There are also less visible forms of coercion. Administrative systems are often designed to wear teachers down by delaying promotions, denying leave, manipulating housing, and creating an atmosphere in which survival depends on obedience. This breeds self-censorship, where conformity becomes a strategy for safety.

While these patterns were stark during the Awami League era, the situation has not improved since. What has changed is the nature of the perpetrators. Academic freedom is no longer violated only by the state or university administrations. Increasingly, students, alumni, and sections of the general public are engaging in intimidation, harassment, and physical aggression against teachers.

Elected student representatives have stormed offices, threatened administrators, and publicly humiliated faculty members. Sometimes, teachers have been obstructed from teaching certain subjects. Online spaces have become arenas of relentless cyberbullying, misinformation, and character assassination. Academics are routinely delegitimised through coordinated hate campaigns that twist words and fabricate allegations.

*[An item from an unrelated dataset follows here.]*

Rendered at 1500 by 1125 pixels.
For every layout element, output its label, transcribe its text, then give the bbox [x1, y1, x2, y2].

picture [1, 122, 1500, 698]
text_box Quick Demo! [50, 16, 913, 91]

This climate has led to a disturbing conclusion: academic freedom in Bangladesh is virtually non-existent. However, at this point, it is also crucial to clarify what academic freedom does not mean. It does not protect hate speech, incitement to violence, or actions that endanger the lives and freedoms of others. Such acts fall outside the bounds of academic freedom and must be addressed through due process.

The absence of due process is, in fact, one of the most damaging aspects of the current crisis. Over the past 17 months, we have repeatedly seen instant punishment being meted out based on mere accusations and mob pressure, without investigation or accountability. When due process collapses, no one—teacher, student, or administrator—has real rights. Besides, trust between teachers and students, which is central to any functioning classroom, disintegrates. 

This breakdown has been actively encouraged. Violence, intimidation, and humiliation have gone unchecked, sometimes even tacitly endorsed by the highest authorities. As a result, fear has become the organising principle of academic life.

The termination of Layeqa Bashir and ASM Mohsin at the University of Asia Pacific (UAP) must be seen in this context. This was not an isolated incident but the culmination of 17 months of unchecked violations of academic freedom and due process. The spectacle of mobs forcing administrative decisions without investigation sets a terrifying precedent.

By allowing this to happen, the UAP has inflicted lasting damage on its own credibility. Many teachers may now choose to leave this profession, recognising that their rights are unprotected and that university administrations are either unwilling or incapable of acting as administrators at all.

This problem extends far beyond one university. From Chattogram to Rajshahi, from Jahangirnagar to Dhaka University, and across numerous private universities, the pattern is the same. Student groups linked to political organisations have simply replaced earlier political actors, who once gagged academic freedom on campuses. 

University administrations, the UGC, and the Ministry of Education all bear responsibility. In the case of UAP, the UGC was informed early and urged to intervene, but they failed to act. This inaction has contributed directly to the deterioration of academic freedom at a moment when, after the July uprising, many hoped for meaningful change.

Instead of qualitative improvement, we are witnessing qualitative decline. For institutions of higher learning, this is an ominous warning. If administrations cannot govern, they should step aside. Otherwise, universities will soon be run not by academic principles but by intimidation and mob influence.

Academic freedom cannot survive in such conditions. And without academic freedom, universities lose their very reason for existence.

Dr Samina Luthfa is professor at the Department of Sociology in Dhaka University.

Views expressed in this article are the author's own.